#### [Exercise prompt]
Those lines of the records that contain "containerized" are to be located and copied.

#### [Records for this task]
━━━━━━━━━━━━━━━━━━━━━━━━━━━━━━

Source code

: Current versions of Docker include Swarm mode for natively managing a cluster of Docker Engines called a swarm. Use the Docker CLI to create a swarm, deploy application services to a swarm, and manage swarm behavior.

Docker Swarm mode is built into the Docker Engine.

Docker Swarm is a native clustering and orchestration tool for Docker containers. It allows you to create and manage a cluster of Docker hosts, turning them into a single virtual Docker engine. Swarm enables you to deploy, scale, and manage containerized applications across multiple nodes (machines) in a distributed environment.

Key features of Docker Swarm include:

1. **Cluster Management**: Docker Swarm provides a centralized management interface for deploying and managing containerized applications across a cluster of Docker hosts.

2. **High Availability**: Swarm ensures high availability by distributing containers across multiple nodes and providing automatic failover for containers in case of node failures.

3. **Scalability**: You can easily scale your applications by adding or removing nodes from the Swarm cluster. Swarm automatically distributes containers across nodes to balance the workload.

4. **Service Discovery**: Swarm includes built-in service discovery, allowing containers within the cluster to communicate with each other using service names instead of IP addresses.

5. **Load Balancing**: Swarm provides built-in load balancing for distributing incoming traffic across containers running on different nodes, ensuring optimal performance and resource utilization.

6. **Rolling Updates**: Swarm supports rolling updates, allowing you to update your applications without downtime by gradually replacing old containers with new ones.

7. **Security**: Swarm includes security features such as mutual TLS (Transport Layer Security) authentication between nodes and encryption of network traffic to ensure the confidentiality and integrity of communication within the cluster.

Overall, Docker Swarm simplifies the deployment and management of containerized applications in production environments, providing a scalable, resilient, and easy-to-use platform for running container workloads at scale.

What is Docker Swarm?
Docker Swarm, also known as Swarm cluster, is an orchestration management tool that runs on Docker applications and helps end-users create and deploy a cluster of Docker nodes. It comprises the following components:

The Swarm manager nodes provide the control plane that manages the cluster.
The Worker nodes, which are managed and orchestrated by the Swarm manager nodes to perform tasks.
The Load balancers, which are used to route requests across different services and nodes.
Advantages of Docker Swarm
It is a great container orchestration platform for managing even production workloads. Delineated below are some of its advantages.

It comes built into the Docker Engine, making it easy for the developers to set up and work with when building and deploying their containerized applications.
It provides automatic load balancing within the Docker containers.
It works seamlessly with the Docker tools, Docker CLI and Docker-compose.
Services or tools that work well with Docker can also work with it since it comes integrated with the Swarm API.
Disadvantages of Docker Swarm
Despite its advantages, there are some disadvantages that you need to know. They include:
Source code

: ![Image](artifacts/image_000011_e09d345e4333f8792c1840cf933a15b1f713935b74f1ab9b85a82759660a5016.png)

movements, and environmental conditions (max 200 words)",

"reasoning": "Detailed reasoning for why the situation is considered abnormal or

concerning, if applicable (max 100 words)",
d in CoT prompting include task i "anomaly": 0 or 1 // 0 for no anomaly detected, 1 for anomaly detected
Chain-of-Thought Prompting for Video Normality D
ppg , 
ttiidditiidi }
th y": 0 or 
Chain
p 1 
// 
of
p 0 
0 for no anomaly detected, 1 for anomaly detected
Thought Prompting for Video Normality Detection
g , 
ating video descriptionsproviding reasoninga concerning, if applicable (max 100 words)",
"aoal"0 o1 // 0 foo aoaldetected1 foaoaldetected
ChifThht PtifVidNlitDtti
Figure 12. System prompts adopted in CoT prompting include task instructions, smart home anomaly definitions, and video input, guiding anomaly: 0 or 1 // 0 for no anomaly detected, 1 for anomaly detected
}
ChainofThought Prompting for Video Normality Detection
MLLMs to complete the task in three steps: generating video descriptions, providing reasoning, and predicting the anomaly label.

━━━━━━━━━━━━━━━━━━━━━━━━━━━━━━

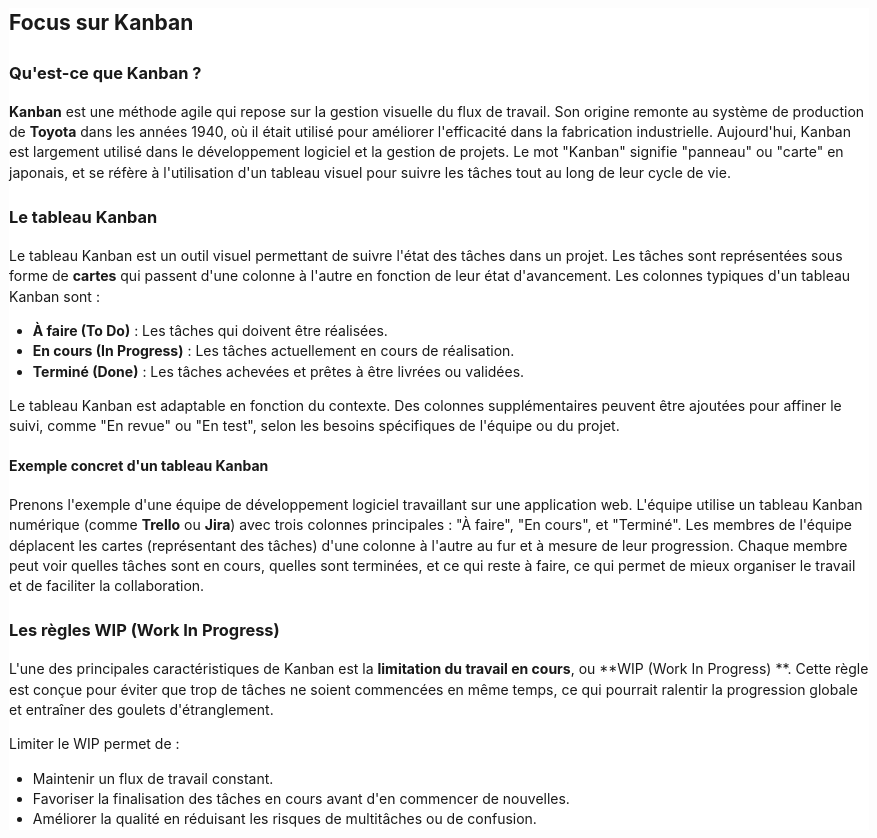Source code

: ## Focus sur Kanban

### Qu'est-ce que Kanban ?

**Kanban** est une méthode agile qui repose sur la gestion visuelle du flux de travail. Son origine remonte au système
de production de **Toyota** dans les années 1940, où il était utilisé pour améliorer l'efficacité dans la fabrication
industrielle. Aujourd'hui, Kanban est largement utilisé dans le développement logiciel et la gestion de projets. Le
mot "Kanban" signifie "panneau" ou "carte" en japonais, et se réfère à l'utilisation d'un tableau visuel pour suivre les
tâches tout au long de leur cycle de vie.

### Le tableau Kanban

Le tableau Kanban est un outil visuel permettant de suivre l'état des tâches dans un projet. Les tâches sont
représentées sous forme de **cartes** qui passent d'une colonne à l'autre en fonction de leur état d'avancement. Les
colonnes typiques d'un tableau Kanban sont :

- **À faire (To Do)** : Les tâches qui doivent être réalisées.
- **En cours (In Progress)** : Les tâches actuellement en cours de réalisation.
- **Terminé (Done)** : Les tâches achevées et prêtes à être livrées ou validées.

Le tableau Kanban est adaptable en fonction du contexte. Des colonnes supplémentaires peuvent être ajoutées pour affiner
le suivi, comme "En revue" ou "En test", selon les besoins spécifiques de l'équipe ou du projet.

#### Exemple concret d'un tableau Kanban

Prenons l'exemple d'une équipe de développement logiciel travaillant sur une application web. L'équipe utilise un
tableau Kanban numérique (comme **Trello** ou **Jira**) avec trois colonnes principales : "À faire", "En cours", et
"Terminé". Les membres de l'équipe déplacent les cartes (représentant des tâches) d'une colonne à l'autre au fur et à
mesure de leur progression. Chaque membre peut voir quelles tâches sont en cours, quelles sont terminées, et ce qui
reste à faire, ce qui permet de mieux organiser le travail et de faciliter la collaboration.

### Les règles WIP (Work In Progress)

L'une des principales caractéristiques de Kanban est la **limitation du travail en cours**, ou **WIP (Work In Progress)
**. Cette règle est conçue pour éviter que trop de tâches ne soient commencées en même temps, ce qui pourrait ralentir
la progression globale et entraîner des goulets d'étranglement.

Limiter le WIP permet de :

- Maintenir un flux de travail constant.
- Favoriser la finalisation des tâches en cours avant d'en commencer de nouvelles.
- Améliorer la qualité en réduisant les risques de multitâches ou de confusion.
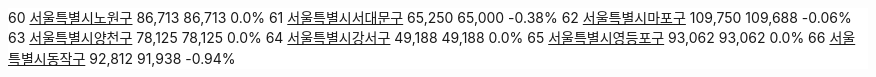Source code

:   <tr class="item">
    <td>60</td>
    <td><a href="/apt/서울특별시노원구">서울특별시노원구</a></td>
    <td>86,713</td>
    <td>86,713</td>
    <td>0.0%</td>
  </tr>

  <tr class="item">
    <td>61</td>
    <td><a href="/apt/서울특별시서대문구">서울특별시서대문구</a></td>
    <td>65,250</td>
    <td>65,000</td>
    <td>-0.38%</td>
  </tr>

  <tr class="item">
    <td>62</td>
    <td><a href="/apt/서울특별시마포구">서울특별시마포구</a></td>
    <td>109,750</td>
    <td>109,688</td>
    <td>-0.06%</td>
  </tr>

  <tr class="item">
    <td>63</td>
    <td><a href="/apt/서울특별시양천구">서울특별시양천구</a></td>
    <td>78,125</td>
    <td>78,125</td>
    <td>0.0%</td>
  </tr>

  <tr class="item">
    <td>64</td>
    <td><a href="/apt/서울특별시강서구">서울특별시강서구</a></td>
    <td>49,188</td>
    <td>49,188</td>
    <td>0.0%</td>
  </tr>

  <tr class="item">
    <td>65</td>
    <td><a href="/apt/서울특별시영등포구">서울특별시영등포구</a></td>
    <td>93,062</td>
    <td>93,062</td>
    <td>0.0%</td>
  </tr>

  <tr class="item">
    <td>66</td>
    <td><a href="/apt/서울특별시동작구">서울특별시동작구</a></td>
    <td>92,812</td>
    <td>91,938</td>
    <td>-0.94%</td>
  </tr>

━━━━━━━━━━━━━━━━━━━━━━━━━━━━━━

#### [Expected output]
Docker Swarm is a native clustering and orchestration tool for Docker containers. It allows you to create and manage a cluster of Docker hosts, turning them into a single virtual Docker engine. Swarm enables you to deploy, scale, and manage containerized applications across multiple nodes (machines) in a distributed environment.
1. **Cluster Management**: Docker Swarm provides a centralized management interface for deploying and managing containerized applications across a cluster of Docker hosts.
Overall, Docker Swarm simplifies the deployment and management of containerized applications in production environments, providing a scalable, resilient, and easy-to-use platform for running container workloads at scale.
It comes built into the Docker Engine, making it easy for the developers to set up and work with when building and deploying their containerized applications.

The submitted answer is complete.